Pari lancé. Pari risqué. En annonçant, lundi 30 janvier, un programme de 240 pages comprenant plus de 2300 objectifs, l’opposition turque a enfin donné le coup d’envoi à sa course au double scrutin, législatif et présidentiel, du 14 mai. Objectif principal: en finir avec le règne sans partage du «reis» sur un pays économiquement asphyxié et politiquement sclérosé par vingt ans de gouvernance de l’AKP, le parti islamo-conservateur au pouvoir. Mais à l’approche de cette élection très attendue, aux allures de référendum pour ou contre Erdogan, les promesses d’un retour de la démocratie suffiront-elles à surpasser les divisions internes à cette «Table des six» (alliance incongrue de six mouvances) face à un chef de l’État prêt à tout pour préserver son pouvoir?

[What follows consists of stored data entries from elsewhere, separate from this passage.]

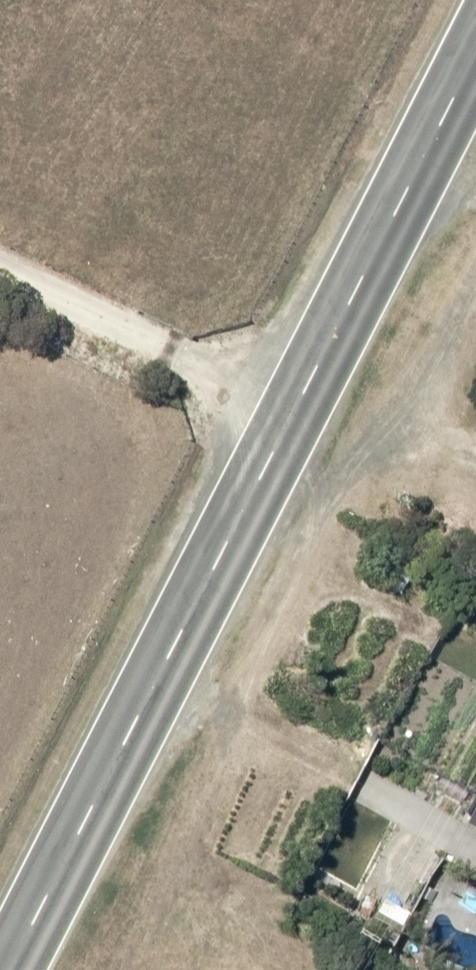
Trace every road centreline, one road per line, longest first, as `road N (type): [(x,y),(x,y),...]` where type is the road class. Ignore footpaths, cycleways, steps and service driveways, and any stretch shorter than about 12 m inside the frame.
road 1 (trunk): [(6,969),(475,42)]
road 2 (trunk): [(326,0),(0,605)]

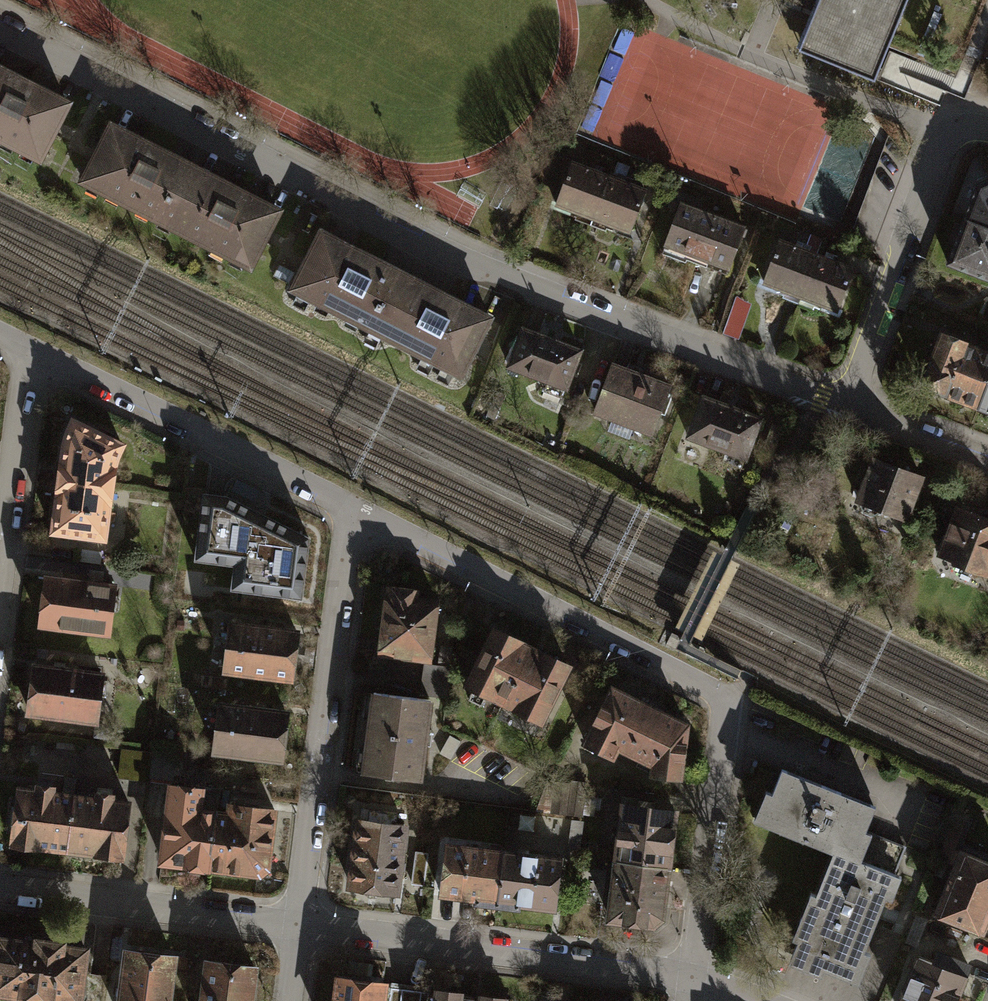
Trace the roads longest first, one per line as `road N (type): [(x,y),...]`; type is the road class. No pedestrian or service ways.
road 1 (residential): [(0,28),(462,261),(851,408)]
road 2 (residential): [(355,510),(297,928)]
road 3 (residential): [(355,510),(722,699)]
road 4 (residential): [(297,928),(697,981)]
road 5 (residential): [(30,354),(355,510)]
road 6 (residential): [(851,408),(947,140),(959,127),(987,129)]
road 7 (residential): [(0,889),(297,928)]
road 8 (residential): [(697,981),(722,699)]
road 9 (residential): [(0,525),(15,388),(30,354)]
road 10 (residential): [(851,408),(987,461)]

Sur le papier, les propositions sont alléchantes, porteuses d’un projet commun de «guérison», selon le journaliste Murat Yetkin. Vent debout contre le système hyperprésidentiel, en place depuis 2017, l’opposition ambitionne de revenir à un régime parlementaire et de supprimer les décrets présidentiels. Ces dernières années, Recep Tayyip Erdogan n’a pas manqué d’en abuser pour limoger de hauts responsables, dont le gouvernement de la Banque centrale, ou encore retirer la Turquie de la Convention d’Istanbul, destinée à lutter contre les violences faites aux femmes. Selon ce manifeste électoral, le futur président ne pourra pas non plus mettre son veto à une loi débattue par le Parlement, mais pourra renvoyer ce texte devant les députés s’il entend le contester. La poursuite engagée contre un parti politique en vue de son interdiction devra également obtenir le feu vert du Parlement. Autre promesse, hautement symbolique: celle de réinvestir le palais historique du quartier Çankaya d’Ankara – pied de nez à l’extravagant complexe présidentiel aux 1 100 pièces qu’Erdogan s’était fait construire sur une forêt. D’autres mesures incontournables figurent au programme de cette coalition: le renforcement de la liberté d’expression et de la presse, la réintégration des fonctionnaires purgés, la lutte contre l’inflation.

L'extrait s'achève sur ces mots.